----- ENTRIES SUPPLIED

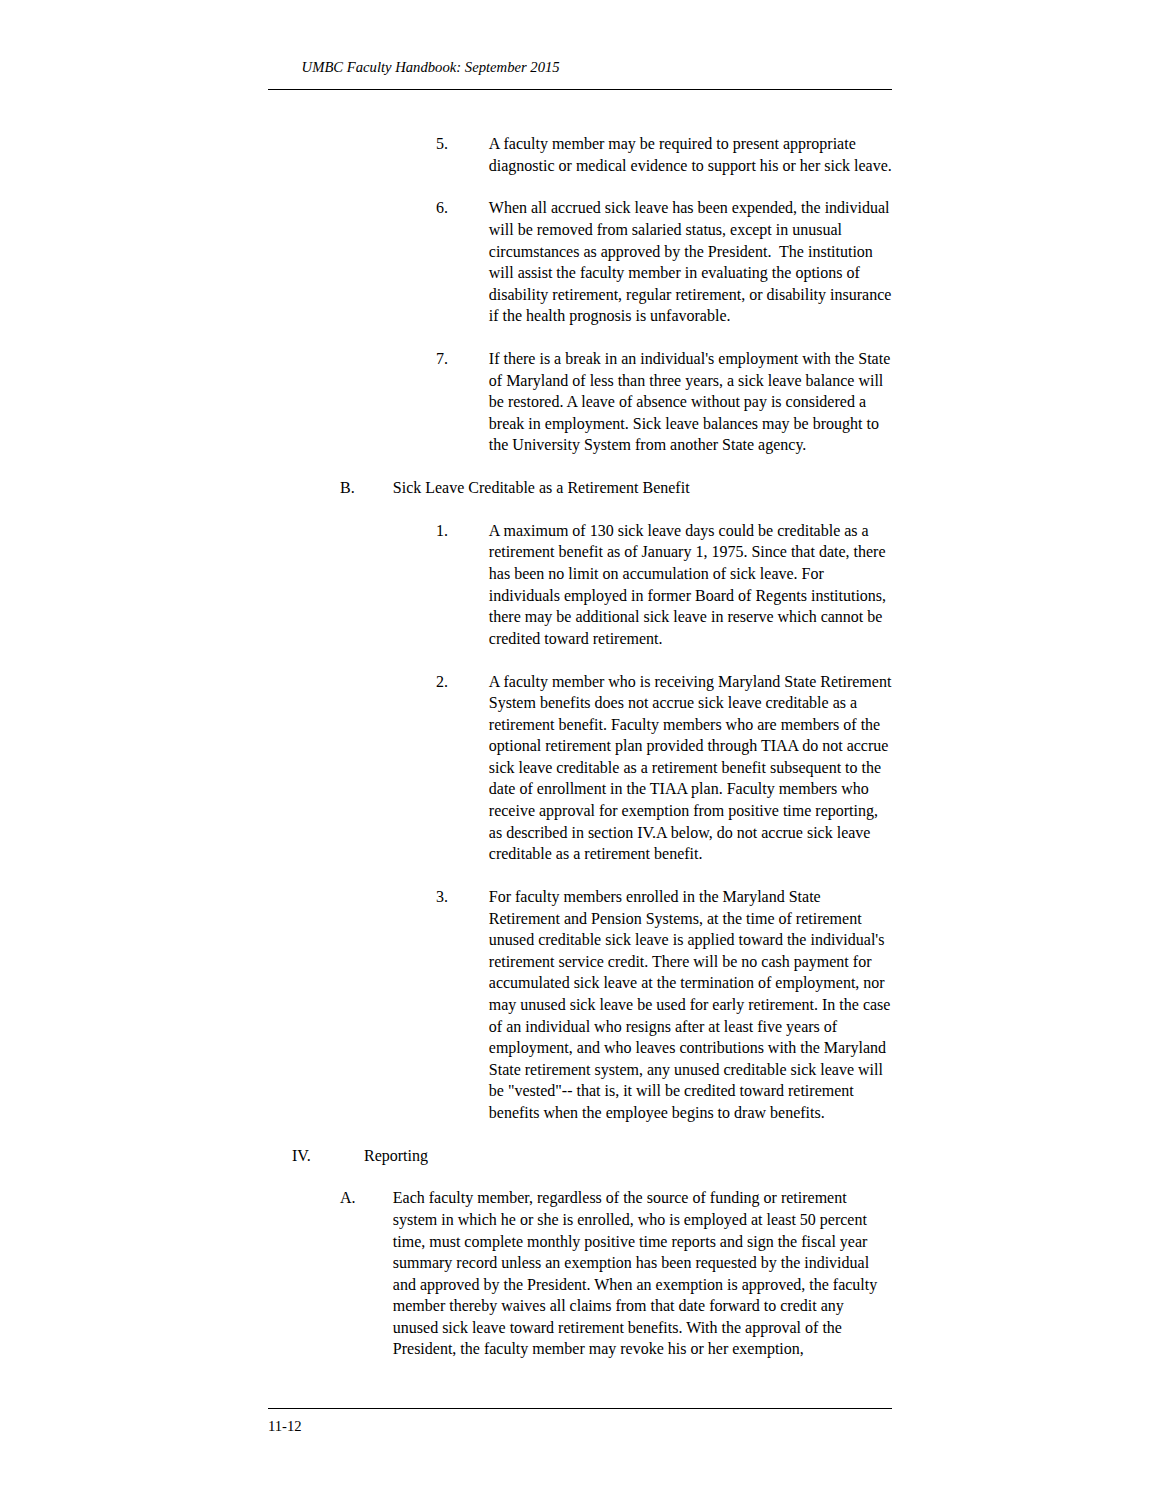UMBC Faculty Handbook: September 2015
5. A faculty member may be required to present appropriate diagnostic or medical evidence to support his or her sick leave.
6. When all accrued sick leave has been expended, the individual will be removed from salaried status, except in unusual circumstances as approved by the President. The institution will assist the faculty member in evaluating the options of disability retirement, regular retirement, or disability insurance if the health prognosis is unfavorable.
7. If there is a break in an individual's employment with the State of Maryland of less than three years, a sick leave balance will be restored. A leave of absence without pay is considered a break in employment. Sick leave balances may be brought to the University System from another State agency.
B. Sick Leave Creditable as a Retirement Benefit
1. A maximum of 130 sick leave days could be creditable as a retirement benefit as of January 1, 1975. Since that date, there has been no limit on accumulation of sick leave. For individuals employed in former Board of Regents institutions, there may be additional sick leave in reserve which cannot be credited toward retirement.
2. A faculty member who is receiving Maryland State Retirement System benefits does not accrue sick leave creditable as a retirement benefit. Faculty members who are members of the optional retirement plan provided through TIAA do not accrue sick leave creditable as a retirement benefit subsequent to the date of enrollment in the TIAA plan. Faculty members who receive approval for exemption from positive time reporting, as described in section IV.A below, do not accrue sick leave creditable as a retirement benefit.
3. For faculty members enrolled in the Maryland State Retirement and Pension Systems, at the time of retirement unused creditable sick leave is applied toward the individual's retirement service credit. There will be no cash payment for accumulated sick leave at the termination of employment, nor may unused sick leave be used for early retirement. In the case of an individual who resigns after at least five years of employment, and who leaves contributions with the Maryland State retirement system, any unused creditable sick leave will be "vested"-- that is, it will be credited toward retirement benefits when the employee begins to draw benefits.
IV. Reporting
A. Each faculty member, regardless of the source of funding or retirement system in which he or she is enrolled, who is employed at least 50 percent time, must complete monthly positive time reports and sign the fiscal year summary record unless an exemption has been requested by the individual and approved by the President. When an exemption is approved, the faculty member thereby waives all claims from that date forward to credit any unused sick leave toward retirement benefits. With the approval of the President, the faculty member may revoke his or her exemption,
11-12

----------
----- ENTRIES SUPPLIED

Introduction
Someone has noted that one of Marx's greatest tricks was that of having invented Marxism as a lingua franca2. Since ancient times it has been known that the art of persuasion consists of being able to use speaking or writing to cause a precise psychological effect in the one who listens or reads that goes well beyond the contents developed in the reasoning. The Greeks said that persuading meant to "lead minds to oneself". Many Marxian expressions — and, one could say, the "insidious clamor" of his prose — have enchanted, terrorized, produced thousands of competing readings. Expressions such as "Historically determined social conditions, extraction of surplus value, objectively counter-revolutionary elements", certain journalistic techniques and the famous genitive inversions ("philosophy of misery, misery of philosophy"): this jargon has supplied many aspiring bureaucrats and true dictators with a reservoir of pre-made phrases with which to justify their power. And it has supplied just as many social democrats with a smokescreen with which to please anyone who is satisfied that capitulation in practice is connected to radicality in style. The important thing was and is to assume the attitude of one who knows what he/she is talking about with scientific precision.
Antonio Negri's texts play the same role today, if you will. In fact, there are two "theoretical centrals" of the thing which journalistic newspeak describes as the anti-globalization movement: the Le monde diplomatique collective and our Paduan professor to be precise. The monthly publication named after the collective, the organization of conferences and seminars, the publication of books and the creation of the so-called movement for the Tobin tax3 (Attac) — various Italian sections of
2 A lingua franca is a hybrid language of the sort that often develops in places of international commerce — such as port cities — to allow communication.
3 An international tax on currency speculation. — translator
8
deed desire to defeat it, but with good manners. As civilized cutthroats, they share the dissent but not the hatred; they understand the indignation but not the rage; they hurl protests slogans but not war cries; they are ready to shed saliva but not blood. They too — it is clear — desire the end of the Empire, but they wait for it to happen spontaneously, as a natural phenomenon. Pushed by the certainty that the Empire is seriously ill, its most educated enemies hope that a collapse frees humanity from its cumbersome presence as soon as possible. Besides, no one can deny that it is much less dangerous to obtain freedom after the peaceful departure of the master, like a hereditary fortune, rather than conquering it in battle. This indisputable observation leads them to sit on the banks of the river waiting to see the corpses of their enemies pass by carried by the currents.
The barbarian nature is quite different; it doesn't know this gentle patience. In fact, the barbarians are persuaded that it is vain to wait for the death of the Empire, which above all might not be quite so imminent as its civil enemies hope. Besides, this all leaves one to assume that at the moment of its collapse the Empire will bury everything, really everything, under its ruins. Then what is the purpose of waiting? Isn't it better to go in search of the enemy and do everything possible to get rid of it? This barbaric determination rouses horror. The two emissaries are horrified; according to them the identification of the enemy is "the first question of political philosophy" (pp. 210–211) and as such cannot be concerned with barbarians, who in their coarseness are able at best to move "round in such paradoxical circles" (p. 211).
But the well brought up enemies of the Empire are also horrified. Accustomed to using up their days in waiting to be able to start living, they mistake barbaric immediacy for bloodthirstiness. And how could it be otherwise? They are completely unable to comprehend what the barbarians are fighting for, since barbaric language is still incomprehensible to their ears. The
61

----------

GOAL OF THE EXERCISE. Restate word for word only the lines above from the line containing "B. Sick Leave" to the line containing "1. A maximum", both of them included.

RESPONSE AREA.
B. Sick Leave Creditable as a Retirement Benefit
1. A maximum of 130 sick leave days could be creditable as a retirement benefit as of January 1, 1975. Since that date, there has been no limit on accumulation of sick leave. For individuals employed in former Board of Regents institutions, there may be additional sick leave in reserve which cannot be credited toward retirement.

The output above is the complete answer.